Mathematics Optical Character Recognition

Task

I am interested in working on the math OCR (optical character recognition) problem. According to the Infty project, there are multiple levels of solutions to this task:

"Level 1: bitmap images of printed materials (e.g. GIF, TIFF, PNG). This is the input to be processed.
Level 2: searchable digitized document (e.g. PS, PDF),
Level 3: logically structured document with links (e.g. HTML, MathML,LATEX),
Level 4: partially executable document (e.g. Mathematica, Maple),
Level 5: formally presented document. (e.g. Mizar, OMDoc)"

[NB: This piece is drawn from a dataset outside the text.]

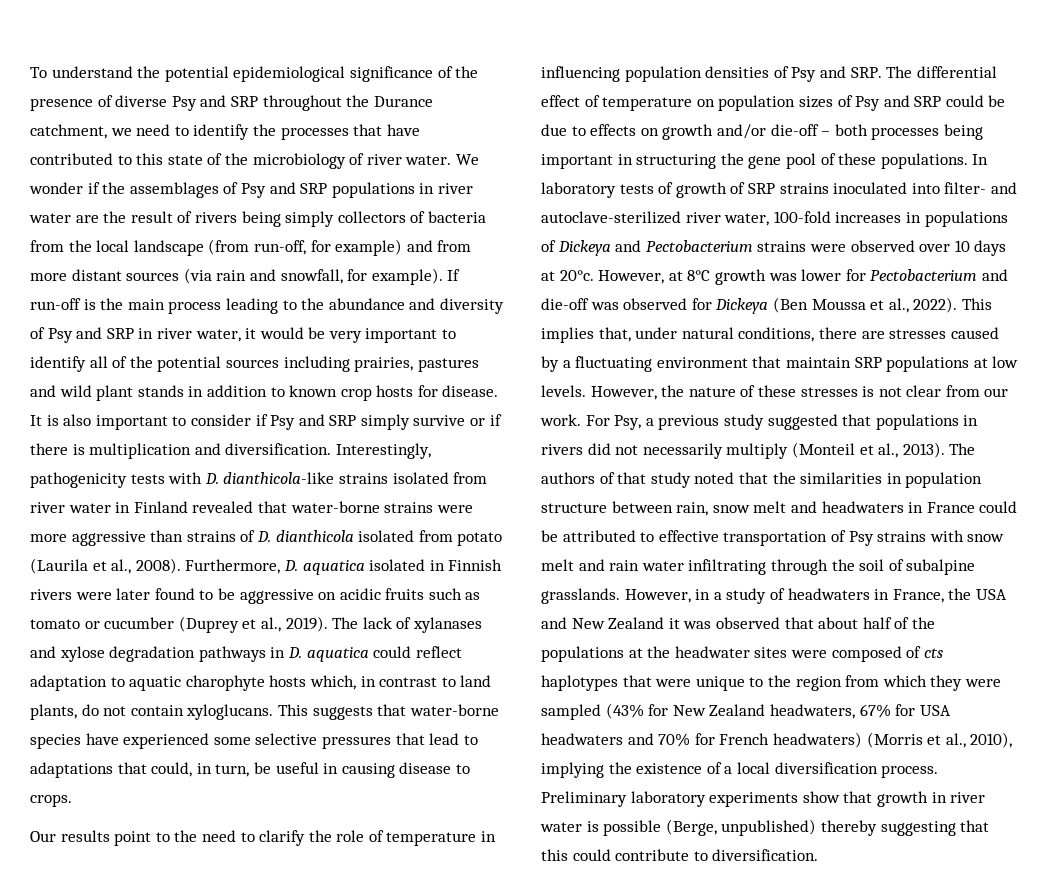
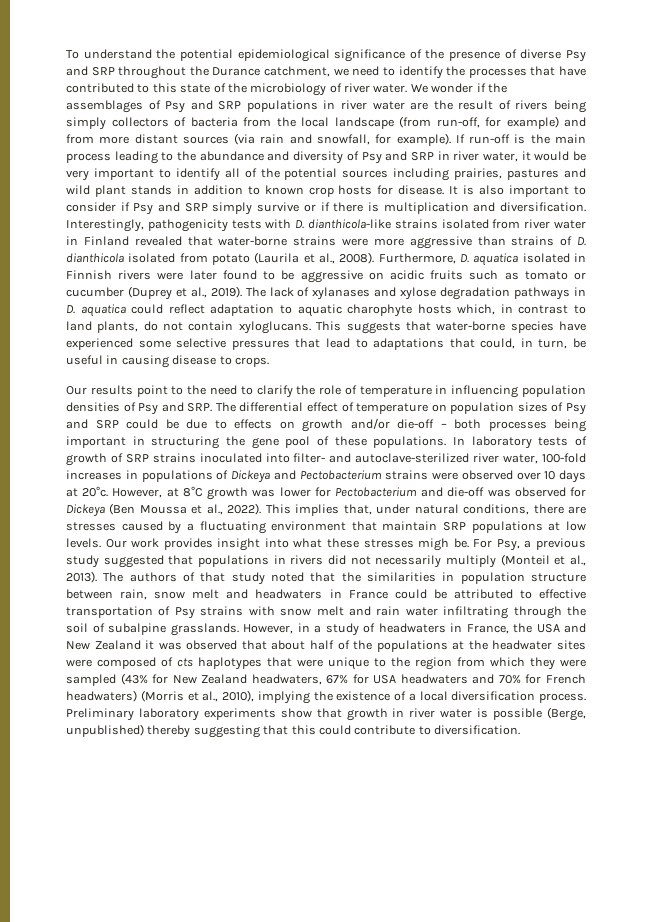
[590,385,1009,400] [540,414,581,426] However, the nature of these stresses is not clear from our work. -> [105,538,469,551] Our work provides insight into what these stresses migh be.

I would like to solve the problem at level 2, and if successful make some primitive transitions to level 3. By this I mean, I would like to extract characters from the document, and if successful extract some primitive spatial relationships between characters.

Method

There are a few approaches I could take, but I am interested in a particular one as of now. I think a latent variable probabilistic model could work, with some useful latent variables:

some measure of how close characters are together, the scale of various characters relative to pixels
how frequently characters overlap
whether we are in a text field or math field
how thick characters are (are we in a bolded section of text? if so, look for bold features)

First I will extract the "skeleton" of potential characters, possibly consisting of just line segments, maybe curves in a more complicated model. In addition I will find some measure of image quality, ie how sharp edges of characters are. From here, I plan on selecting groups of line segments, and if these segments "probably" match a character, searching for other attributes of that character. The probability of a group of line segments being a certain character will be affected by the classification of nearby characters, and by the quality of the region of the image. This is where I think a latent variable probabilistic model is useful.

Datasets

I have downloaded the Infty project first dataset. It is a collection of 30 mathematical and scientific articles with annotations of symbols and areas (text or math).
MNIST digit handwriting.

Milestone Goal

By the milestone date, I would like to be able to extract some characters from the Infty dataset. This will involve work in preprocessing (which is one of the areas I want to concentrate on), and running an early version of the character extraction.

References

Infty Project. http://www.inftyproject.org/
Nakagawa, Nomura, Suzuki. Extraction of Logical Structures from Articles in Mathematics. http://www.springerlink.com/content/x4t3xc9l13pt6f5g/fulltext.pdf
LeCun, Cortes. The MNIST Database of Handwritten Digits. http://yann.lecun.com/exdb/mnist/
Belongie, Serge. Shape Matching and Object Recognition Using Shape Contexts. http://www.cs.berkeley.edu/~malik/papers/BMP-shape.pdf
Sun, Xu et al. A Discriminative Latent Variable Chinese Segmenter with HybridWord/Character Information.